「終活」「デジタル遺品」「エンディングノート」。人生を終えたその後、残された家族のためにできることをしておくのが大切という機運が高まっています。確かにそうです。しかし、あまりにも「やっておくべき」論が強くて、おっくうになってしまっていませんか? そのため本人も、その家族も、なんとなく言いづらくなって、後回しになってしまっているように感じます。

「相続する財産は何があるの?」「不動産の所有権は?」「葬儀には誰を呼んで欲しいか?」「パソコンやSNSのパスワードは?」。たしかに大切なことです。だけど、子どもや孫、家族に伝えておきたいこと、知っておいてくれるとうれしいことはそれだけでしょうか?

母が好きだった花を知っていますか?

アフィリエイテッドファイナンシャルプランナーの一橋香織さん(相続診断士事務所 笑顔相続サロン代表)は、「笑顔で相続を迎えるために、もっと家族のことを知っておきませんか?」と提案します。

一橋さんは「母が亡くなったときに、通帳と印鑑の場所がわからず困りました。また、祖母がつくってくれたおばんざいの味つけが再現できなくて苦労しました。父親がどういういきさつで母と不仲になったのかわからず悩みました。そんなことを伝えるのも大切なことだと思いました」と言います。

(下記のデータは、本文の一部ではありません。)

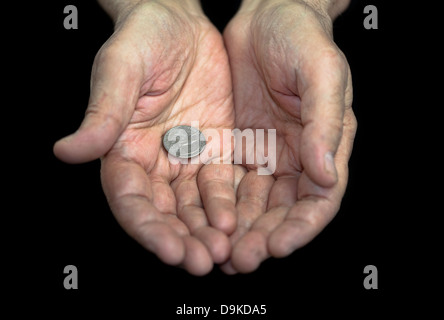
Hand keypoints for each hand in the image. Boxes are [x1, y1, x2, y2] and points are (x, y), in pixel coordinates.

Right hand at [54, 0, 235, 274]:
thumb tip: (68, 150)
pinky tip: (238, 221)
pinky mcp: (213, 150)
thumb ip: (103, 114)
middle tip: (202, 261)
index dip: (148, 228)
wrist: (179, 22)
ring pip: (194, 206)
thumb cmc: (143, 39)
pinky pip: (221, 185)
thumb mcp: (120, 70)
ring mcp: (185, 158)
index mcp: (124, 149)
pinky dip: (228, 206)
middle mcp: (154, 162)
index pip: (131, 200)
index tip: (169, 249)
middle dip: (182, 239)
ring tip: (224, 250)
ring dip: (207, 231)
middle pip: (164, 212)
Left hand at [222, 0, 356, 272]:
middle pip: (283, 211)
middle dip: (264, 237)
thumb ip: (326, 123)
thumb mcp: (322, 71)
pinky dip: (221, 205)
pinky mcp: (240, 145)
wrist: (267, 13)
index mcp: (325, 143)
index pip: (319, 200)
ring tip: (221, 251)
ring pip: (255, 204)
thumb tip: (326, 174)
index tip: (278, 246)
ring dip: (241, 229)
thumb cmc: (302, 36)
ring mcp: (267, 152)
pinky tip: (209, 221)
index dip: (301, 228)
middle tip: (242, 259)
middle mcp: (297, 155)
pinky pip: (230, 183)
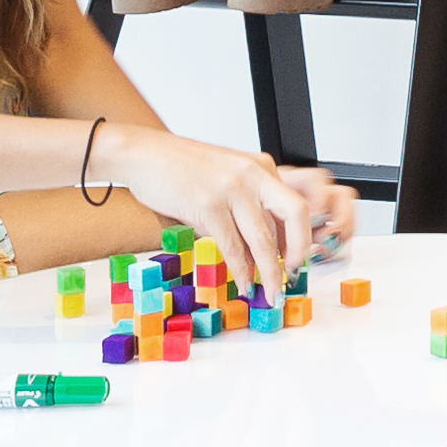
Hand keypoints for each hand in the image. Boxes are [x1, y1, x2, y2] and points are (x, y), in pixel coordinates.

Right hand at [113, 127, 352, 282]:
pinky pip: (232, 246)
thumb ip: (249, 204)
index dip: (301, 236)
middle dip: (297, 251)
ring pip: (262, 239)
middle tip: (292, 277)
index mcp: (261, 167)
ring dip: (269, 272)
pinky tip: (243, 282)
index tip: (297, 258)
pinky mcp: (207, 205)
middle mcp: (252, 175)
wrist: (144, 153)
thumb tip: (264, 246)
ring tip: (269, 292)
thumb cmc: (182, 168)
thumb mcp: (228, 177)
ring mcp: (231, 189)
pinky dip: (240, 270)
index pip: (296, 204)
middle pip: (294, 215)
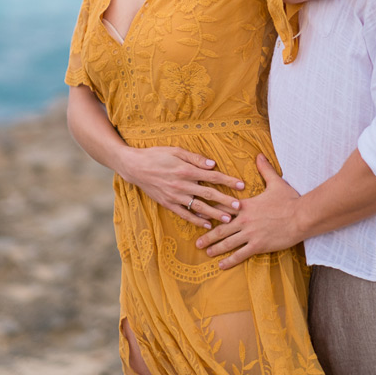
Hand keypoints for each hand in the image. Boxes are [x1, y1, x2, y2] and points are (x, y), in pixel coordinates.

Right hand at [119, 146, 244, 228]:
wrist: (134, 167)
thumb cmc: (156, 155)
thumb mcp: (176, 150)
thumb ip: (195, 158)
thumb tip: (213, 164)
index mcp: (186, 170)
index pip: (213, 176)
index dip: (228, 181)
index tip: (242, 185)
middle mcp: (182, 185)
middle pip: (209, 194)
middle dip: (225, 201)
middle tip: (239, 208)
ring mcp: (174, 196)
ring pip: (198, 207)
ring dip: (214, 214)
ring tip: (227, 220)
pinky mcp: (167, 204)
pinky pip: (184, 214)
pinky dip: (196, 220)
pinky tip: (207, 224)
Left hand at [196, 155, 301, 269]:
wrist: (302, 216)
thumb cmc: (290, 199)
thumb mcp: (276, 182)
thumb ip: (265, 169)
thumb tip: (259, 155)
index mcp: (246, 206)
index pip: (224, 209)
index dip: (211, 212)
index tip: (200, 215)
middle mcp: (244, 221)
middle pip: (221, 229)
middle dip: (208, 236)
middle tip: (197, 242)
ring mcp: (250, 234)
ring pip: (227, 243)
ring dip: (215, 248)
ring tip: (207, 252)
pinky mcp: (258, 245)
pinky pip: (240, 255)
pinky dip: (230, 261)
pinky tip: (221, 265)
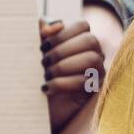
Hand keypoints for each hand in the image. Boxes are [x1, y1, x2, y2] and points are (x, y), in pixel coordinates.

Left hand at [40, 18, 104, 133]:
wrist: (36, 111)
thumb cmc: (37, 78)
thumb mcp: (36, 53)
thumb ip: (43, 35)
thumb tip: (51, 23)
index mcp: (80, 42)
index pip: (83, 26)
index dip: (63, 33)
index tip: (43, 45)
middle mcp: (93, 55)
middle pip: (90, 41)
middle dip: (63, 50)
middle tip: (43, 62)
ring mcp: (97, 73)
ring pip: (91, 59)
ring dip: (64, 66)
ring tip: (46, 75)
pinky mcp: (94, 92)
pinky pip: (85, 82)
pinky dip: (63, 83)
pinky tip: (47, 88)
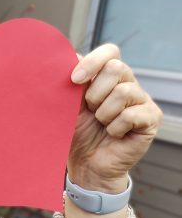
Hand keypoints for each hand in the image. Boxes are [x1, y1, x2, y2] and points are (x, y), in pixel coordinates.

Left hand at [68, 44, 162, 191]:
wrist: (85, 165)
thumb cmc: (76, 134)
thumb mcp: (68, 106)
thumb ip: (70, 83)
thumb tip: (67, 57)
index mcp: (106, 77)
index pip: (109, 52)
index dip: (92, 62)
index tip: (74, 80)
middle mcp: (127, 83)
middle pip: (116, 67)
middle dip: (95, 93)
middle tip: (91, 111)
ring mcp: (142, 100)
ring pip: (123, 92)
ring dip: (104, 114)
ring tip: (102, 125)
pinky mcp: (151, 118)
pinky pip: (130, 115)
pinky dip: (115, 128)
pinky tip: (114, 135)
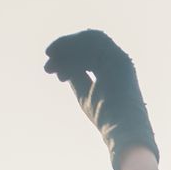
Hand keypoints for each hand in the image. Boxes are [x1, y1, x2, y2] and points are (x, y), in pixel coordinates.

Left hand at [44, 29, 158, 169]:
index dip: (67, 54)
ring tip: (52, 61)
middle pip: (87, 42)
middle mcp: (117, 61)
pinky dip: (74, 49)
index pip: (87, 52)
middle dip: (65, 47)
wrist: (122, 129)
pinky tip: (62, 65)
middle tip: (48, 58)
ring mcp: (119, 59)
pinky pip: (93, 44)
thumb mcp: (84, 93)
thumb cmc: (105, 118)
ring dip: (67, 46)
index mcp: (111, 69)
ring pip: (89, 39)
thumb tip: (61, 63)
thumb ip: (76, 75)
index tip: (50, 68)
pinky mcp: (120, 59)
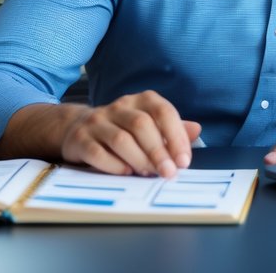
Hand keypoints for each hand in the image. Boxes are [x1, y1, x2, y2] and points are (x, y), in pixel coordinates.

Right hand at [60, 91, 201, 178]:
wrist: (78, 128)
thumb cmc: (123, 130)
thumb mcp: (149, 125)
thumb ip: (172, 129)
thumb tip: (196, 130)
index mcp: (140, 100)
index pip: (162, 111)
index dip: (176, 136)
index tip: (184, 161)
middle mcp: (118, 107)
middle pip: (141, 125)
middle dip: (158, 151)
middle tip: (168, 173)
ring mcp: (96, 121)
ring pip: (121, 139)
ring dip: (139, 160)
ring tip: (149, 175)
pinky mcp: (80, 139)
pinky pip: (98, 153)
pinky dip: (114, 166)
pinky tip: (125, 173)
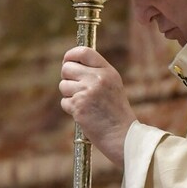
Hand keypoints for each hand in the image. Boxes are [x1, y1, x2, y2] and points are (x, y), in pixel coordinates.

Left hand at [59, 46, 136, 167]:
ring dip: (69, 96)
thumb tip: (71, 64)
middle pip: (67, 68)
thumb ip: (96, 73)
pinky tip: (85, 114)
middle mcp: (97, 78)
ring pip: (63, 86)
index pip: (84, 52)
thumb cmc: (116, 112)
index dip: (71, 55)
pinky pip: (64, 102)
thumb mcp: (112, 86)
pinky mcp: (79, 106)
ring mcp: (87, 92)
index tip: (67, 61)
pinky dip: (71, 109)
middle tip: (76, 89)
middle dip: (67, 78)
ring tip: (85, 104)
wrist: (123, 135)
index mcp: (107, 71)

父親の好きなお酒の銘柄が分かりますか? 母親が子育てで悩んだこと、楽しかったことを聞いたことはありますか? 両親の学生時代や結婚のエピソードを知っていますか? 好きな音楽や俳優さん、映画や本は?

これらは言葉に残しておかなければ、伝わること、知ることのない人生の大切なエピソード。亡くなったあとに、聞いておけばよかったと悔いても遅いのです。

思い出の相続が残された人の支えになる

人生の終焉はいつ訪れるか分かりません。若いからまだ大丈夫と思っている人も、その時は突然やってくるかもしれません。日記をつけたり、手紙を書くつもりで、まずは気軽にノートに書き始めてみてはどうでしょうか? 親と離れて暮らしたり、自分の家族ができたりすると、コミュニケーションも不足になりがちです。目に見える財産ではなく、思い出も相続する。残された家族にとっては、それが支えになったり、人生の節目で道しるべになるかもしれません。